Florida's 21st congressional district, 2018
| Party |  | Candidate | Votes | % |
|---|---|---|---|---|
|  | Democratic | Lois Frankel (incumbent) | Unopposed | N/a |
| Total votes |  |  |  | N/a |
|  | Democratic hold |  |  |  |

==District 22==

The 22nd district is located in the Miami metro area and includes Boca Raton and Parkland, the site of the Stoneman Douglas High School shooting. Also, this district includes significant portions of Fort Lauderdale and Pompano Beach. Incumbent Democrat Ted Deutch, who had represented the district since 2017 and previously represented the 19th district from 2010 to 2013 and the 21st district from 2013 to 2017, ran for re-election. He was re-elected to a fourth term with 59% of the vote in 2016. The district had a PVI of D+6.

THE DATA —
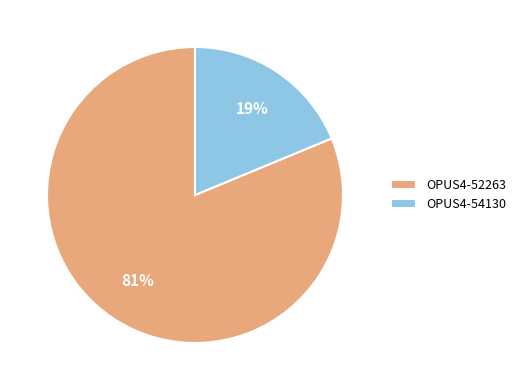

Which slice is the largest?

OPUS4-52263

TASK REQUIREMENTS — Copy the district election text from "Florida's 21st congressional" to "PVI of D+6.", replacing "Pompano Beach" with "Coral Springs". The data has nothing to do with this.

RESULT FOR THIS EXERCISE —
Florida's 21st congressional district, 2018
| Party |  | Candidate | Votes | % |
|---|---|---|---|---|
|  | Democratic | Lois Frankel (incumbent) | Unopposed | N/a |
| Total votes |  |  |  | N/a |
|  | Democratic hold |  |  |  |

==District 22==

The 22nd district is located in the Miami metro area and includes Boca Raton and Parkland, the site of the Stoneman Douglas High School shooting. Also, this district includes significant portions of Fort Lauderdale and Coral Springs. Incumbent Democrat Ted Deutch, who had represented the district since 2017 and previously represented the 19th district from 2010 to 2013 and the 21st district from 2013 to 2017, ran for re-election. He was re-elected to a fourth term with 59% of the vote in 2016. The district had a PVI of D+6.